I'm building an Mac OSX AR application using OpenCV and OpenGL. It is marker-based AR and I'm using a library called ARma for that. This lib just writes the visual output directly to the image buffer using OpenCV functions. But I want to use OpenGL for visual output so I created an OpenGL View which I'm initializing by using the intrinsic parameters (which I got from using an OpenCV cam calibration program) for the GL_PROJECTION matrix as follows:
cv::Mat intrMat = tracker.camMatrix; // intrinsic 3x3 matrix
// contains:
// 641.68 0.00 319.50
// 0.00 641.68 212.50
// 0.00 0.00 1.00
const float fx = intrMat.at<double>(0,0);
const float fy = intrMat.at<double>(1,1);
const float fovy = 2 * atan(0.5f * screenH / fy) * RAD2DEG;
const float aspect = (screenW*fy) / (screenH*fx);
// GL Perspective values: fx=641.68 / fy=641.68 / fovy=41.01 / aspect=1.33
gluPerspective(fovy, aspect, 0.1, 100.0);
This is how I've seen it in similar projects and I think until here everything's correct. When a marker is detected, the extrinsic parameters are calculated in the ARma library using cvFindExtrinsicCameraParams2()
(which is the same as cv::solvePnP
).
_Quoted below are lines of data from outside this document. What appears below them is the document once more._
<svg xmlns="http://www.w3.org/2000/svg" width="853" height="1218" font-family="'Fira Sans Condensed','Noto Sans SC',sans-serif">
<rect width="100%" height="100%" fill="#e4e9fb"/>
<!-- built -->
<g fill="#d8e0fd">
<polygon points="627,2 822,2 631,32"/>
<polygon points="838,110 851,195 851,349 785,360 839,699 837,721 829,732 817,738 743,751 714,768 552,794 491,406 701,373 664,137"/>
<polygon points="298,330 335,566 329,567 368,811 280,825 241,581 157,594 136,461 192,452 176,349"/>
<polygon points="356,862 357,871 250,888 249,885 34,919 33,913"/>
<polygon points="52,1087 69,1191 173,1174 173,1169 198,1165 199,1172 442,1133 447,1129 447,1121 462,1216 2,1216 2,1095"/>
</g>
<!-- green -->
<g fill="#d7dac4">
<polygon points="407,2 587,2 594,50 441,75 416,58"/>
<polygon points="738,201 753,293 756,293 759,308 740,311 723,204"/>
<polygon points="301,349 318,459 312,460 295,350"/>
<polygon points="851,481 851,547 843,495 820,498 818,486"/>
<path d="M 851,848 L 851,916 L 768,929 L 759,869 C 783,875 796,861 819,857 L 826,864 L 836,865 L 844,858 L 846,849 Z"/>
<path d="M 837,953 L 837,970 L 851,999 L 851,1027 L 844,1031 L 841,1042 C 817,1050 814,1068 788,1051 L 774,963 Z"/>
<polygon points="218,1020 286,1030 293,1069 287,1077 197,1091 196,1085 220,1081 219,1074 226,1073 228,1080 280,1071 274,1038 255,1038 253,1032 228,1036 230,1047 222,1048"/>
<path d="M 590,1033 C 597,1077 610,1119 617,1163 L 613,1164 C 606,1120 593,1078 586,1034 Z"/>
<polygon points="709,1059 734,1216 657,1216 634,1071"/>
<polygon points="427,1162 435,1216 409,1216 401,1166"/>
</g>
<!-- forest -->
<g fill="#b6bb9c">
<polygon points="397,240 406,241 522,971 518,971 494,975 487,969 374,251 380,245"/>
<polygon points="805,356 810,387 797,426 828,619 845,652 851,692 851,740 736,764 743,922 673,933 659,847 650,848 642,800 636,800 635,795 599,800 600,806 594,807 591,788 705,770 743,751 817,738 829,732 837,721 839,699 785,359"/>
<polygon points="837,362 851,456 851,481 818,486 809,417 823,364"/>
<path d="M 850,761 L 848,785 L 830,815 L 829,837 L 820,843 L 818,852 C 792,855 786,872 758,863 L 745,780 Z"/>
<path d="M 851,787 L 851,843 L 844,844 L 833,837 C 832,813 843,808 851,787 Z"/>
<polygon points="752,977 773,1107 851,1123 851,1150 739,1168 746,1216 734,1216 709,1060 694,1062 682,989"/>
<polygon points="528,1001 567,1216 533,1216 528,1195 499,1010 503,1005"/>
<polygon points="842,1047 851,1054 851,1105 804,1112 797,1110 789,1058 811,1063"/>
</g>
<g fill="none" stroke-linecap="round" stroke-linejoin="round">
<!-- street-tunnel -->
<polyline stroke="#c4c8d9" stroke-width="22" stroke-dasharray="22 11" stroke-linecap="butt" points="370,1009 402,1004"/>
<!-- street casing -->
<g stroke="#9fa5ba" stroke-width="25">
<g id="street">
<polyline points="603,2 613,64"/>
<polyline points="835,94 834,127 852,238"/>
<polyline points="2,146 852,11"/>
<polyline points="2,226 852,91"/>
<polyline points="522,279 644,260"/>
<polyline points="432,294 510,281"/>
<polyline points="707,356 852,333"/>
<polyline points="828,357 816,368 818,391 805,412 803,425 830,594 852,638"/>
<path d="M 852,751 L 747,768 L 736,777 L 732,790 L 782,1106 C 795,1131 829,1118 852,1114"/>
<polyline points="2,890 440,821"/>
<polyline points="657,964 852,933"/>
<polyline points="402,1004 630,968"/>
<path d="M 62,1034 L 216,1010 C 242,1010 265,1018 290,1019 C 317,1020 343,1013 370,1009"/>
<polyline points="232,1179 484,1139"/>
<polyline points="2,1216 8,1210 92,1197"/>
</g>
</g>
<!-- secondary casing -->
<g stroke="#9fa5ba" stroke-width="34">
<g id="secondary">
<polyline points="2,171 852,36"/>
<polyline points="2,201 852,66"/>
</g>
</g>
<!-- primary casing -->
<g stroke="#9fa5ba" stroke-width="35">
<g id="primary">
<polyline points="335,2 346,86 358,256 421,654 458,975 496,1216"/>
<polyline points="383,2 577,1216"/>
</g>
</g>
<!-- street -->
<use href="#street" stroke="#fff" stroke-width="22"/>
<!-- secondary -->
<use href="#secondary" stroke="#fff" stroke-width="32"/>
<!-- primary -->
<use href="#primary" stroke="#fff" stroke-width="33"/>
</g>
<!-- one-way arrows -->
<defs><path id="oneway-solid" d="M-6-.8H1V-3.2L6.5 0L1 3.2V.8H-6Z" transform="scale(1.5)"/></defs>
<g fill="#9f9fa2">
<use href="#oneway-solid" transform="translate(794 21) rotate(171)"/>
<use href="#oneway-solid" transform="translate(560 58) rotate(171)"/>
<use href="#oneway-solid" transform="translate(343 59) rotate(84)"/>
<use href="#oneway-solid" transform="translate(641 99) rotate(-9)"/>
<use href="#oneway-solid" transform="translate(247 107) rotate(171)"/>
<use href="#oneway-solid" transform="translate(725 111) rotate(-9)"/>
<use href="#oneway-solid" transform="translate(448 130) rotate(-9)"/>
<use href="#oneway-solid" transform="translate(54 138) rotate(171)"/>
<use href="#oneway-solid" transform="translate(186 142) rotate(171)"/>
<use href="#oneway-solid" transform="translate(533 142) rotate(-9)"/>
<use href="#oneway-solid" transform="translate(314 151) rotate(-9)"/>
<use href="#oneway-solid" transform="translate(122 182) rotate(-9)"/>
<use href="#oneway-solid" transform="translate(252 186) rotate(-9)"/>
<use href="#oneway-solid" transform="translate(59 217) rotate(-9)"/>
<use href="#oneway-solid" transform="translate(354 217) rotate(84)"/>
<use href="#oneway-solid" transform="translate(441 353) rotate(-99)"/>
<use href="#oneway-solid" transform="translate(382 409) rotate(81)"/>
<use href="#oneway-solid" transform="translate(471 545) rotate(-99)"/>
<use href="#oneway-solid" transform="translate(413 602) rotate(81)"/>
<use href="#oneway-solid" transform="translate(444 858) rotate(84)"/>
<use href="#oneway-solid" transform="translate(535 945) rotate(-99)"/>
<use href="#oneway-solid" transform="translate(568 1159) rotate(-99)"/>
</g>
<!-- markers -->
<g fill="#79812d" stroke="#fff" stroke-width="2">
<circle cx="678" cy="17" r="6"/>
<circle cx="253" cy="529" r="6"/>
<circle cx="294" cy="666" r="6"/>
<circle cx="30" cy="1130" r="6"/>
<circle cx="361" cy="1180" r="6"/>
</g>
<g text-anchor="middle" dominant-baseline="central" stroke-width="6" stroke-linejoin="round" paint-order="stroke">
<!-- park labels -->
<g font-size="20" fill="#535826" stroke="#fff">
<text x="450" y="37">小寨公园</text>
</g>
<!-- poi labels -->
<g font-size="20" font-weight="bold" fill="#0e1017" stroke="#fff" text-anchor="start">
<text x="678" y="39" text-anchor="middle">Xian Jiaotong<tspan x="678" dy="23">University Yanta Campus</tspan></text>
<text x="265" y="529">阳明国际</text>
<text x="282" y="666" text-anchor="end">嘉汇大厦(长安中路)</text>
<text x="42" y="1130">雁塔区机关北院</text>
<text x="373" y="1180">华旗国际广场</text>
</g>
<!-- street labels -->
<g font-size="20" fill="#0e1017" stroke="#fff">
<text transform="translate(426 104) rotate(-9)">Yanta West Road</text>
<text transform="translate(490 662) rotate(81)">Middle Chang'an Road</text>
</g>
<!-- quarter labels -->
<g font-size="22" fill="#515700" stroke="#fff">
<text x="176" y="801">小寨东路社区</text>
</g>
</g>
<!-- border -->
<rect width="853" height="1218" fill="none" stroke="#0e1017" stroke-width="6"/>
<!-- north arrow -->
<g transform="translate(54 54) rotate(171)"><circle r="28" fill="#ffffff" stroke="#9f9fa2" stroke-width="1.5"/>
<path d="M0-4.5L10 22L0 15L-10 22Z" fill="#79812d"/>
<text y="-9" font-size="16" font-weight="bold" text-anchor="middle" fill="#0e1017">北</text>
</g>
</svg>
So I get the rotation vector rotVec
and the translation vector tVec
and throw them into the following method to calculate the GL_MODELVIEW matrix:
-(void)calcModelviewMat:(GLfloat *)mvMat fromRotVec:(cv::Mat const &)rotVec transVec:(cv::Mat const &)tVec {
cv::Mat rotMat;
cv::Mat rotVecGL = rotVec.clone();
rotVecGL.at<float>(1) = -rotVecGL.at<float>(1);
rotVecGL.at<float>(2) = -rotVecGL.at<float>(2);
cv::Rodrigues(rotVecGL, rotMat);
// init array with zeros
memset((void *)mvMat, 0, 16 * sizeof(float));
// set the rotation
for (int i = 0; i < 3; i++) {
for (int j = 0; j < 3; j++) {
mvMat[i * 4 + j] = rotMat.at<float>(i, j);
}
}
// set the translation
for (int i = 0; i < 3; i++) {
float s = (i > 0) ? -1 : 1;
mvMat[12 + i] = s * tVec.at<float>(i);
}
mvMat[15] = 1;
}
This is the way of transforming these two vectors into a GL_MODELVIEW matrix that I've found here. I believe that this is correct but the problem is that the components in the translation vector which I get are much too large (between +/-500 and +/-1500) to get displayed. Here is an example output of the matrix:
0.96 0.05 -0.26 0.00
0.01 0.97 0.23 0.00
0.27 -0.22 0.94 0.00
-72.55 8.47 -479.63 1.00
Why is that so? What kind of units does solvePnP() use in the translation vector and how can I transform them into usable values for displaying in my OpenGL View?